File Systems Designs
Filesys Implementation
- filesys structures
- block bitmap
- track usage info of hundreds of millions of sector/block
- bitmap use 1 bit to encode each block's usage status, efficient and compact
- to reduce size of bitmap, can use 1 bit to track multiple blocks
- is this a persistent structure? where should we store the bitmap?
- blocks taken up by the bitmap are marked as used in the bitmap!
- metadata (inode) table
- reserved blocks on disk that stores metadata for file/directory
- metadata for the root directory typically has a known location in the table
- is this a persistent structure? where should we store the inode table?
- blocks taken up by the inode table are marked as used in the bitmap!
- superblock
- file system metadata, stored at known location on disk
- includes filesys size, block size, location of the bitmap and inode table
- can locate filesys structures just from the superblock
- data layout
- so far we just said metadata track where data is on disk, but how?
- depends on how the data is laid out on disk!
- basic techniques
- contiguous
- allocate consecutive blocks on disk
- metadata tracks the starting block number and the number of blocks
- how do you locate which block contains the ith byte of data?
- linked
- can allocate block anywhere on disk, each block stores data + a pointer to the next block
- metadata tracks the block number of the first data block
- how do you locate which block contains the ith byte of data?
- array
- store an array of block pointers, data blocks can be anywhere on disk
- limited by the size of array
- how do you locate which block contains the ith byte of data?
- indexed/indirection
- instead of storing an array inside the metadata itself, stores it inside a block
- metadata tracks the (index) block holding an array of blocks
- keeps the inode size small, more disk op is needed to find a data block
- how do you locate which block contains the ith byte of data?
- combined techniques
- extents
- one extent tracks a contiguous section of blocks
- track multiple extents via array and/or linked approach
- multilevel indexed pointers
- track an array of blocks, some point to the actual data, some to an indexed block, some to a doubly indexed block
Case Study: Fast File System (FFS)
- designed for good disk performance
- linux ext2 (1993-2001) and ext3 (2001-2006) uses this design
- data layout: multilevel index
- inode (metadata) stores 15 pointers to track data location
- first 12 are pointers to data blocks
- pointer 13 is a pointer to an indirect block
- pointer 14 is a pointer to a doubly indirect block
- pointer 15 is a pointer to a triply indirect block
- can locate data for small files quickly while still support large files
- any limitation for file size with this layout?

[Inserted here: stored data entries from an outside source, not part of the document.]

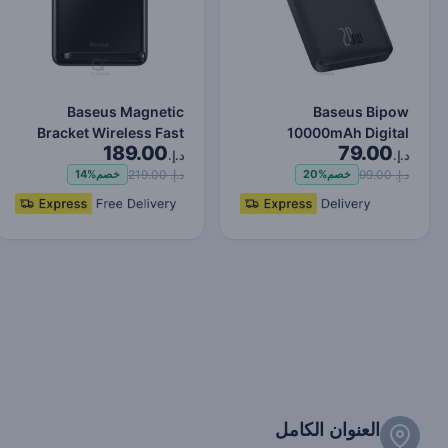
Baseus Magnetic
Baseus Bipow
Bracket Wireless Fast
10000mAh Digital
189.00
79.00
Charge Power Bank
Display Power Bank,
د.إ.
د.إ.
10000mAh…
20W Fast Charg…
د.إ. 99.00
د.إ. 219.00
خصم
20%
خصم
14%
العنوان الكامل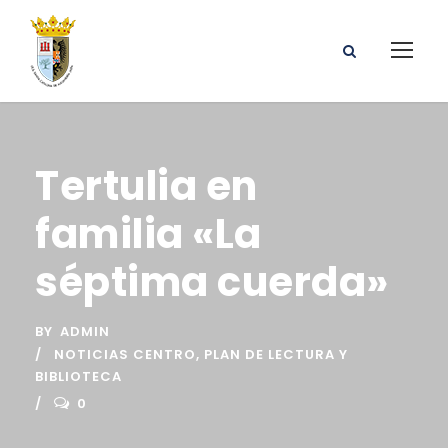
Tertulia en
familia «La
séptima cuerda»
BY
ADMIN
NOTICIAS CENTRO
,
PLAN DE LECTURA Y
BIBLIOTECA
0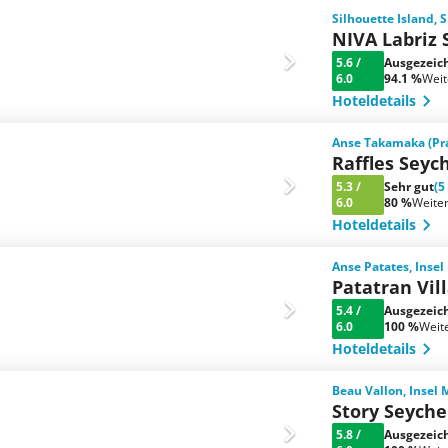
Silhouette Island, 
NIVA Labriz 
5.6
/
Ausgezeic
6.0
94.1 %
Wei
Hoteldetails
Anse Takamaka (Pras
Raffles Seyc
5.3
/
Sehr gut
(5
6.0
80 %
Weite
Hoteldetails
Anse Patates, Insel
Patatran Vil
5.4
/
Ausgezeic
6.0
100 %
Weit
Hoteldetails
Beau Vallon, Insel
Story Seyche
5.8
/
Ausgezeic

- what would the inode look like if the file is only 100 bytes?
- what would the inode look like if we do a write at 0, and a write at a large offset (sparse file)?
- normally append happens when we write past end of file
- POSIX also has a
lseek
system call that lets a process sets a file offset past its current size
- write at a large offset past end of file can also extend file
- what should happen to the gap? do we allocate blocks for it?
- design for disk: locality heuristics
- access nearby sectors are way faster than access random sectors on disk due to less arm movement
- if we place sectors that are likely referenced together close by, our requests can be served faster
- block group placement
- group nearby tracks on each platter into block groups
- each group has its own inode array, inode bitmap, and data bitmaps
- place related things within the same block group and unrelated things in different ones
- what's related? data and metadata of a file, files within the same directory
- what's unrelated? files in different directories, different directories (are these always unrelated?)
- exceptions for large file: what may happen if we use this approach on large file?